Global three-dimensional modeling of the water vapor concentration of the mesosphere-mesopause region and implications with respect to the noctilucent cloud region

A global three‐dimensional model of the dynamics (0–150 km) and chemistry (30–150 km) of the middle atmosphere has been developed and applied to the problem of the water vapor distribution of the mesosphere‐mesopause region. The mesopause region is one of the most intricate domains of the atmosphere and requires an extraordinarily careful modeling. In order to interpret the specific feature of the water vapor distribution, particular attention was paid to the problem of the effective characteristic chemical time and the comparison of this time with the characteristic transport time.
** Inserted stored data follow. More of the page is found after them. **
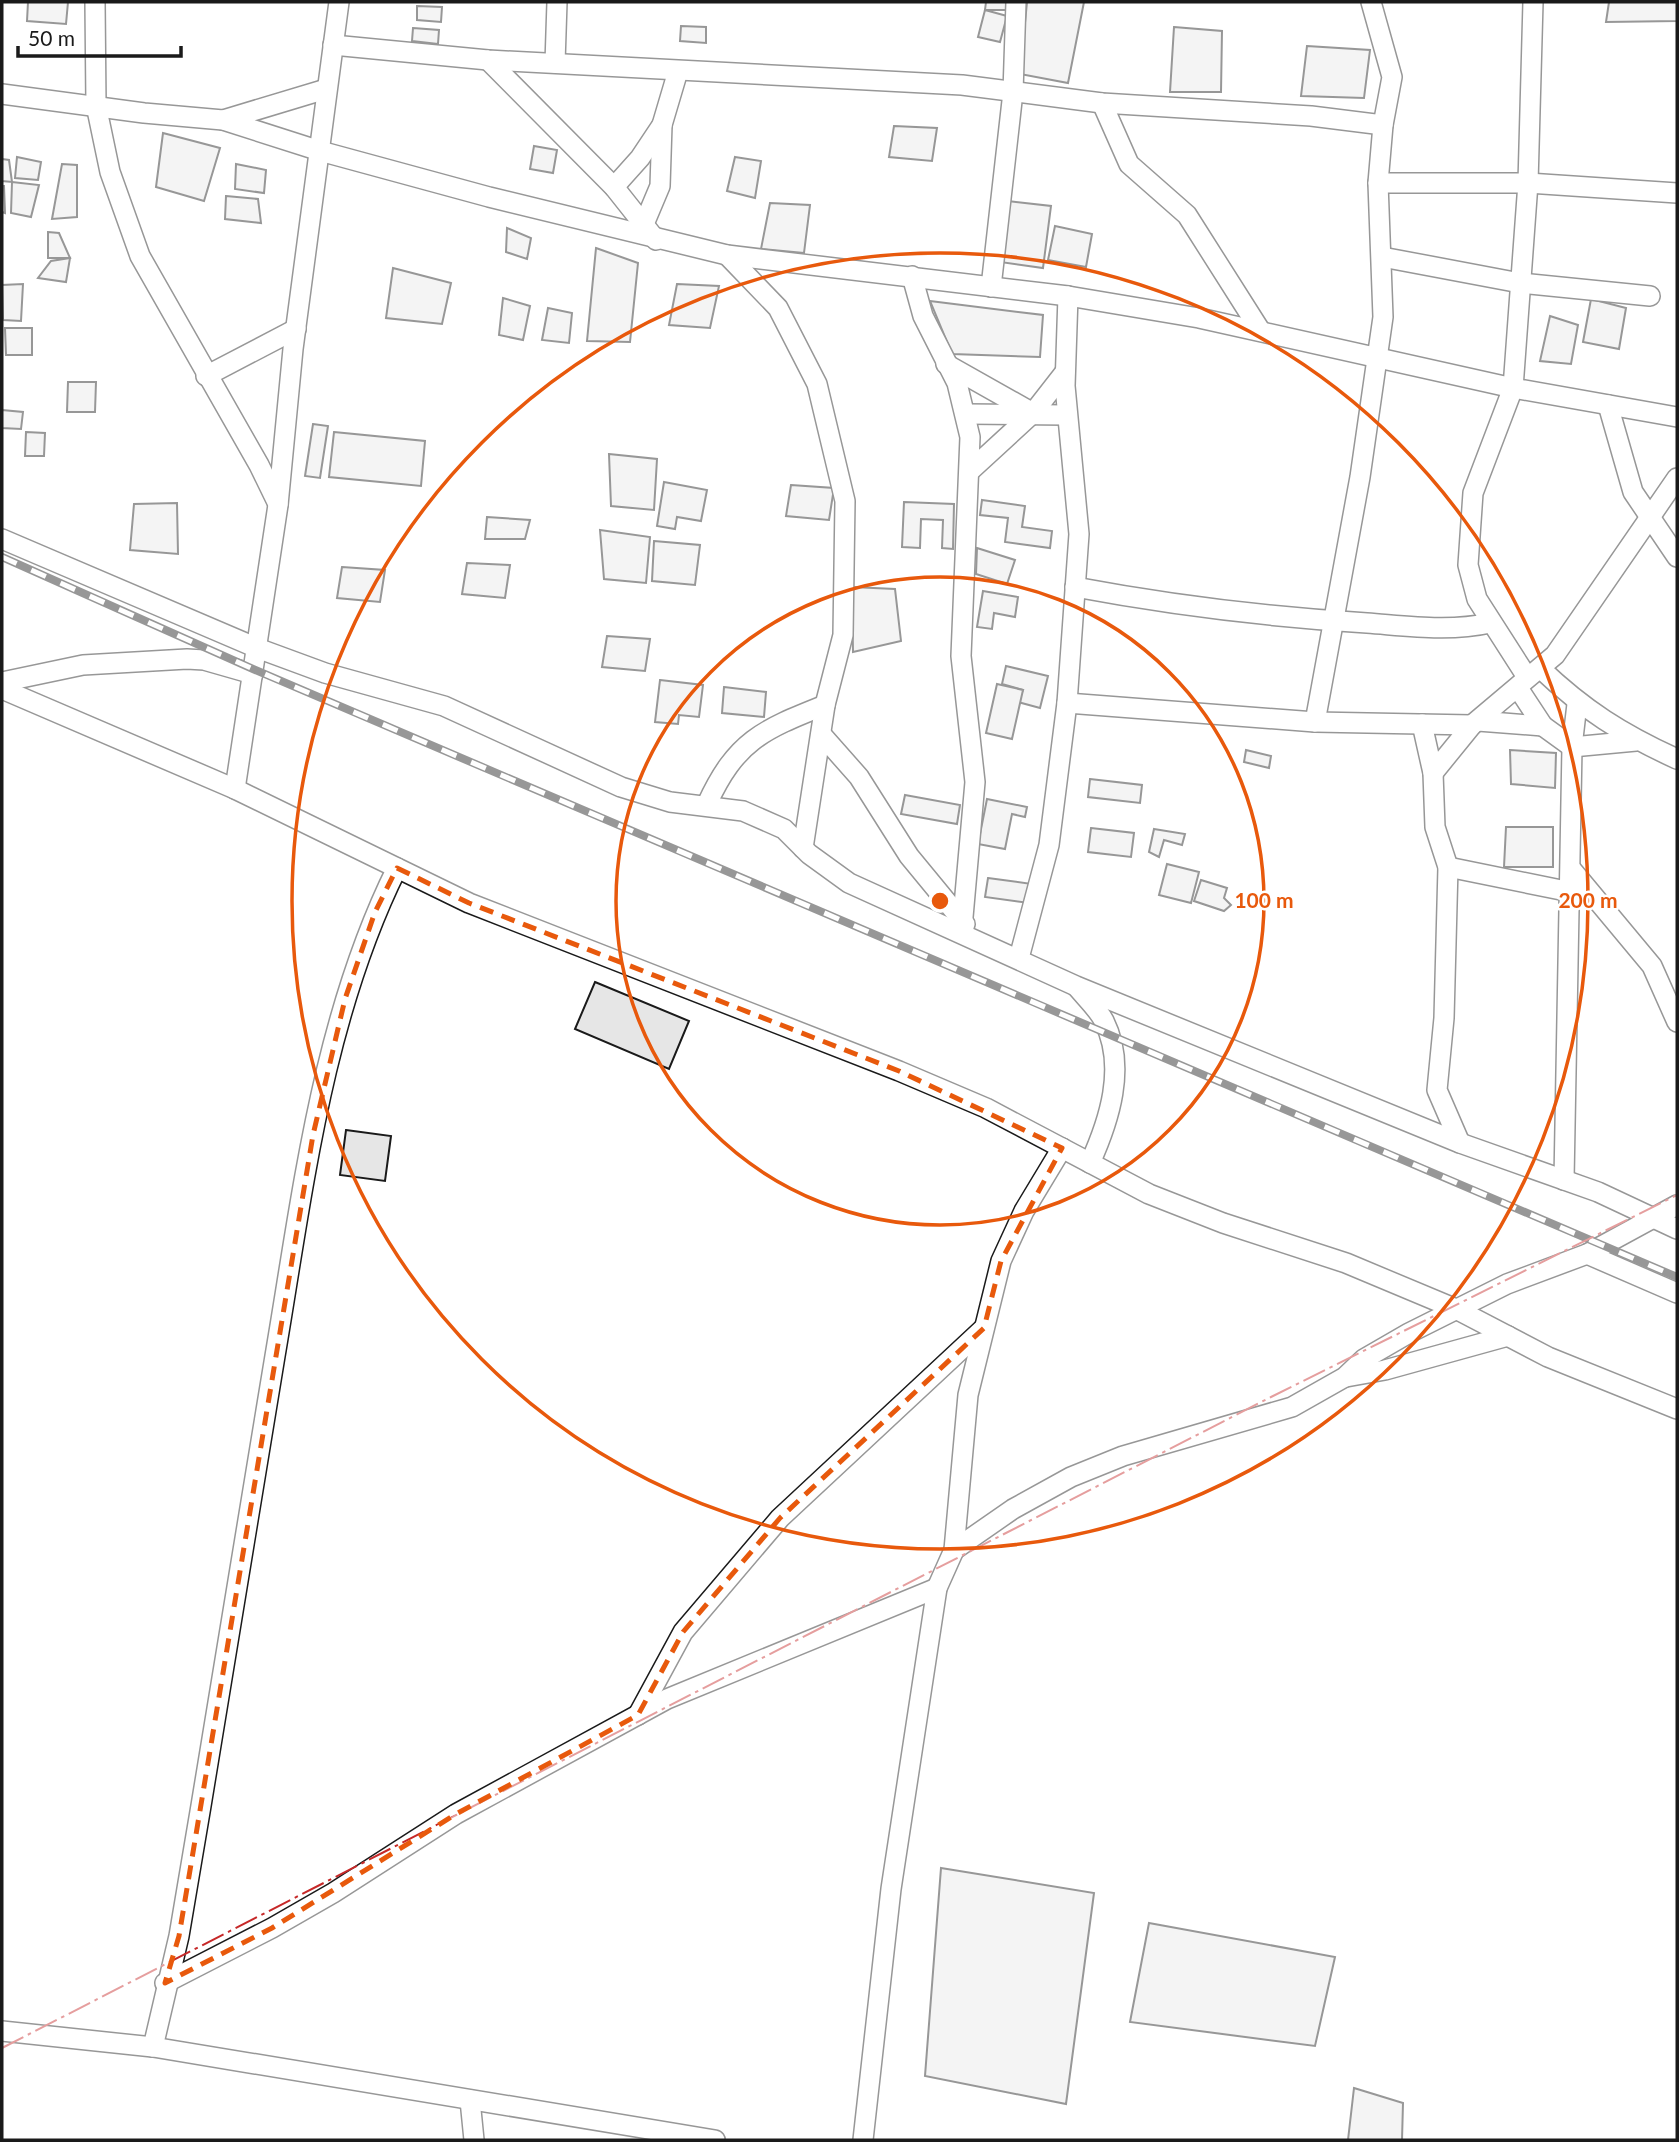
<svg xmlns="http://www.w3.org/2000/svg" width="1679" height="2142" viewBox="0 0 1679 2142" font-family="Lato,sans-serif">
<rect width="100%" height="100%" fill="#fff"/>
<g fill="#e6e6e6" stroke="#1a1a1a" stroke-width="2">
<path d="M28 2H68L66 24 27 21Z"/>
<path d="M986 2H1007L1006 10H985Z"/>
<path d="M1027 2H1084L1068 83 1020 74Z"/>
<path d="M1609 2H1677V21L1606 22Z"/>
<path d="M417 6 442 7 441 22 417 20Z"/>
<path d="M985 10 1007 16 1000 42 978 37Z"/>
<path d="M681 26 706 27V43L680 41Z"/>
<path d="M1174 27 1222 31 1221 92H1170Z"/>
<path d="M413 28 439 30 438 44 412 41Z"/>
<path d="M1307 46 1370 50 1364 98 1301 96Z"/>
<path d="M894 126 937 128 932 161 889 157Z"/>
<path d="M163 133 220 148 204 201 156 187Z"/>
<path d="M534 146 557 150 553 173 530 169Z"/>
<path d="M17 157 41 162 38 180 15 178Z"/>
<path d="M735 157 761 161 755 198 727 191Z"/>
<path d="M2 159 9 160 12 182 2 181Z"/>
<path d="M62 164 77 165V217L52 219Z"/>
<path d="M236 164 266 170 264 193 235 189Z"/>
<path d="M12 182 39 185 31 217 11 213Z"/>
<path d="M2 186H4L5 213 2 212Z"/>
<path d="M226 196 258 199 261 223 225 219Z"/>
<path d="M1008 201 1051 206 1043 268 1000 262Z"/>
<path d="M770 203 810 205 804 253 761 249Z"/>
<path d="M1055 226 1092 234 1086 267 1048 260Z"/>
<path d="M507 228 531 238 527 259 506 252Z"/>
<path d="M48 232 59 233 70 258H48Z"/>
<path d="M596 248 638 263 630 342 587 341Z"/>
<path d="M70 258 66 282 38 278 51 261Z"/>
<path d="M393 268 451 283 442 324 386 318Z"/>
<path d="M23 284 21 321 3 320 2 285Z"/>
<path d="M677 284 719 286 710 328 669 325Z"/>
<path d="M503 298 530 306 523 340 499 335Z"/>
<path d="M1591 299 1626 308 1619 349 1583 342Z"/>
<path d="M930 301 1043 315 1040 357 952 354Z"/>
<path d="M548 308 572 313 569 343 542 340Z"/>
<path d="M1550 316 1578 325 1571 364 1540 361Z"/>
<path d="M5 328H32V355H6Z"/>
<path d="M68 382H96L95 412H67Z"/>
<path d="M2 410 23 412 21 429 2 428Z"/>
<path d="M313 424 328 426 320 478 305 476Z"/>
<path d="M26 432 45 433 44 456H25Z"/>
<path d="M334 432 425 441 421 486 329 477Z"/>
<path d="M609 454 657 459 654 510 611 506Z"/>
<path d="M664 482 707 490 701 521 677 517 675 529 657 526Z"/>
<path d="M791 485 834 488 829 520 786 516Z"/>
<path d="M982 500 1025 506 1022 527 1052 531 1050 548 1005 542 1008 518 980 515Z"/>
<path d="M904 502 954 504 953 549 942 548 943 520 921 519 920 548 902 547Z"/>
<path d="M177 503 178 554 130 550 134 504Z"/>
<path d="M487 517 530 520 525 539H485Z"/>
<path d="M600 530 650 537 646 583 604 579Z"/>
<path d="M654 541 700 545 695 585 652 581Z"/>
<path d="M977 548 1015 560 1007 584 976 574Z"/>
<path d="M467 563 510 565 505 598 462 594Z"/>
<path d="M342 567 385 570 380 602 337 598Z"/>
<path d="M852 587 895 589 901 641 853 652Z"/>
<path d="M983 591 1018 597 1015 617 994 613 992 629 977 627Z"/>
<path d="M607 636 650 639 645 671 602 667Z"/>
<path d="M1006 666 1048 676 1040 708 1018 702 1023 690 1002 684Z"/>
<path d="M660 680 703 685 699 717 679 715 678 724 655 722Z"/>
<path d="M997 684 1023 690 1012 739 986 733Z"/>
<path d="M724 687 766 692 764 717 722 713Z"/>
<path d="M1246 750 1271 756 1269 768 1244 762Z"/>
<path d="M1510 750 1556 753 1555 788 1511 784Z"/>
<path d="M1090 779 1142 785 1140 803 1088 797Z"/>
<path d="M905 795 960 805 957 824 901 814Z"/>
<path d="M987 799 1027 807 1025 817 1012 814 1005 849 978 844Z"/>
<path d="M1506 827H1553V867H1504Z"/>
<path d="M1091 828 1134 833 1131 857 1088 852Z"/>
<path d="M1154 829 1185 834 1182 845 1164 840 1159 857 1149 852Z"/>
<path d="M1167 864 1199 872 1191 903 1159 895Z"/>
<path d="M988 878 1032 884 1029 903 985 897Z"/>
<path d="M1201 880 1227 888 1224 898 1231 905 1224 911 1194 901Z"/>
<path d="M595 982 689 1021 669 1069 575 1029Z"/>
<path d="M346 1130 391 1136 385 1181 340 1175Z"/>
<path d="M941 1868 1094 1893 1066 2104 925 2076Z"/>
<path d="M1149 1923 1335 1957 1315 2046 1130 2022Z"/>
<path d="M1354 2088 1403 2103 1402 2140H1348Z"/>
</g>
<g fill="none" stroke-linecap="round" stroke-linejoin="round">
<defs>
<g id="minor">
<path d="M95 2 96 105 110 172 140 256 259 465 278 504"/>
<path d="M333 45 488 60 962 85 1102 103 1311 116 1383 125"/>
<path d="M488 60 614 187 656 240"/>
<path d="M555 63 557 2"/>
<path d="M2 94 144 113 223 120 320 151 489 197 727 255 1068 296 1199 318 1513 388 1677 417"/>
<path d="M1102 103 1129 164 1187 215 1260 330"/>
<path d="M223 120 326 89"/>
<path d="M1378 183H1528L1677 193"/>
<path d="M614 187 640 158 662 125 678 71"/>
<path d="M644 224 660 186 662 125"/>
<path d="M727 255 778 308 817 384 845 501 843 635 825 705 803 848"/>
<path d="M1382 257 1520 283 1650 296"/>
<path d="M912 276 923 316 957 383 970 437 961 656 975 782 963 917"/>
<path d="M991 287 1013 92 1016 2"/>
<path d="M946 364 1033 413"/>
<path d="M206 376 296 329"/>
<path d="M1608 405 1633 492 1677 557"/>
<path d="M967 414 1066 415"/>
<path d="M971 470 1033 413 1065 372"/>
<path d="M2 539 257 648 325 673 444 706 621 787 670 802 743 811 784 829 809 854 849 883 1076 986 1460 1143 1598 1192 1677 1229"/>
<path d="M1075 587C1171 605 1269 617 1367 623 1408 626 1449 632 1490 623"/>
<path d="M1540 668C1584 710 1622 734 1677 759"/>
<path d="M1527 677 1477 599 1468 565 1473 493 1513 388 1528 183 1533 2"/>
<path d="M2 682 83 665 187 659 204 660 253 674"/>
<path d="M1518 688 1543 726 1572 747 1636 741"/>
<path d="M2 689 235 789 469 903 899 1071 986 1108 1149 1194 1223 1223 1346 1263 1456 1309 1548 1357 1677 1409"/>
<path d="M1067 703 1315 722 1472 725"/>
<path d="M1478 721 1543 726"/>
<path d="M1315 722 1360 477 1383 317 1378 183 1383 125 1392 77 1371 2"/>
<path d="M1422 724 1433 773 1435 827 1448 867 1444 1018 1437 1090 1460 1143"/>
<path d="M821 734 859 777 909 856 965 924"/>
<path d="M1433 773 1472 725 1555 655 1677 478"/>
<path d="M235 789 278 505 293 349 339 2"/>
<path d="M707 804C736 741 762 730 825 705"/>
<path d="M1448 867 1571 892"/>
<path d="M1572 870 1652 966 1677 1022"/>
<path d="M1019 958 1049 845 1067 703 1079 534 1065 386 1068 296"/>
<path d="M1077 987C1086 998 1098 1009 1104 1021 1127 1067 1109 1121 1090 1163"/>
<path d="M1564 1180 1572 747 1577 704"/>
<path d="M1587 1254 1677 1293"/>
<path d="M1346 1377 1385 1370 1508 1336"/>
<path d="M954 1550 1013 1509 1071 1477 1123 1456 1292 1407 1345 1377 1364 1359 1409 1333 1507 1284 1587 1254 1677 1205"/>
<path d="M638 1715 683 1632 780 1518 984 1328"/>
<path d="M165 1983 272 1928 333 1893 456 1814 667 1699 937 1588"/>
<path d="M2 2031 153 2047 715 2140"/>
<path d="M153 2047 179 1936C212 1743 243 1550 275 1356 303 1191 322 1019 397 868"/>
<path d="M470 2100 474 2140"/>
<path d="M863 2140 891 1889 937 1588 954 1550 968 1395 1001 1261 1024 1211 1062 1148"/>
</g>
</defs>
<use href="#minor" stroke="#1a1a1a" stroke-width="22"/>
<use href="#minor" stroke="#fff" stroke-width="19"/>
<defs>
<path id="rail" d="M2 557 253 669 1677 1277"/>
</defs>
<use href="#rail" stroke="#1a1a1a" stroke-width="8"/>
<use href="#rail" stroke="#fff" stroke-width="5" stroke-dasharray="16" stroke-linecap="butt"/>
<path stroke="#c62828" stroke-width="2" stroke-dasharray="24 5 3.5 5" stroke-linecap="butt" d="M2 2048 1271 1397 1677 1195"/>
</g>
<path d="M0 0H1679V2142H0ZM397 868 469 903 899 1071 1062 1148 1001 1261 984 1328 780 1518 683 1632 638 1715 456 1814 272 1928 165 1983 179 1936 313 1135 345 999 375 912Z" fill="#fff" fill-opacity=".55" fill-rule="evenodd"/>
<path fill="none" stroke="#e8590c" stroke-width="5" stroke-dasharray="14 9" stroke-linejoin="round" d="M397 868 469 903 899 1071 1062 1148 1001 1261 984 1328 780 1518 683 1632 638 1715 456 1814 272 1928 165 1983 179 1936 313 1135 345 999 375 912Z"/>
<g fill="none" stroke="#e8590c" stroke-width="3.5">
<circle cx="940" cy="901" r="324"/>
<circle cx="940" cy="901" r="648"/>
</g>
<circle cx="940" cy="901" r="10" fill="#e8590c" stroke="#fff" stroke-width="3.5"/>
<g font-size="21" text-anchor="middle" font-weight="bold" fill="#e8590c" stroke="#fff" stroke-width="5" stroke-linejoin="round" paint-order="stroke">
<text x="1264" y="908">100 m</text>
<text x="1588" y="908">200 m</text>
</g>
<rect width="1679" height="2142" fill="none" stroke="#1a1a1a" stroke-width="7"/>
<path d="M18 46v10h163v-10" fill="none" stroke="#1a1a1a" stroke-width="3.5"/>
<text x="28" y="46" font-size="21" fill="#1a1a1a" stroke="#ffffff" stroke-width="5" paint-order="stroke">50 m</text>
</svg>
The results confirm measurements which show highest concentrations during the summer months and lowest concentrations in the winter in the middle and high latitudes of the mesosphere because of the seasonal variation of the vertical wind system and change in the altitudes of levels of constant pressure as a result of a mean cooling or warming below the respective heights. The equator region is marked by a semiannual variation with maxima around the equinoxes. By way of contrast, the Halogen Occultation Experiment (HALOE) measurements show maxima around solstices, however, with some exceptions for which a maximum also occurs during the equinox. This points to a dynamically sensitive equatorial region. At high latitudes the extremely low temperatures within the mesopause region in summer and the relatively high water vapor concentrations cause a supersaturation of water vapor which is the condition for the formation of noctilucent clouds (NLCs). The calculated seasonal and latitudinal border of the domain of supersaturation corresponds quite well with the mean areas of the occurrence of NLCs; however, it is impossible to model specific events on the basis of such a coarse model as the occurrence of NLCs at middle latitudes. There is no direct hemispheric transport from the summer to the winter hemisphere within the mesosphere‐lower thermosphere, but the meridional transport occurs in a more complicated manner.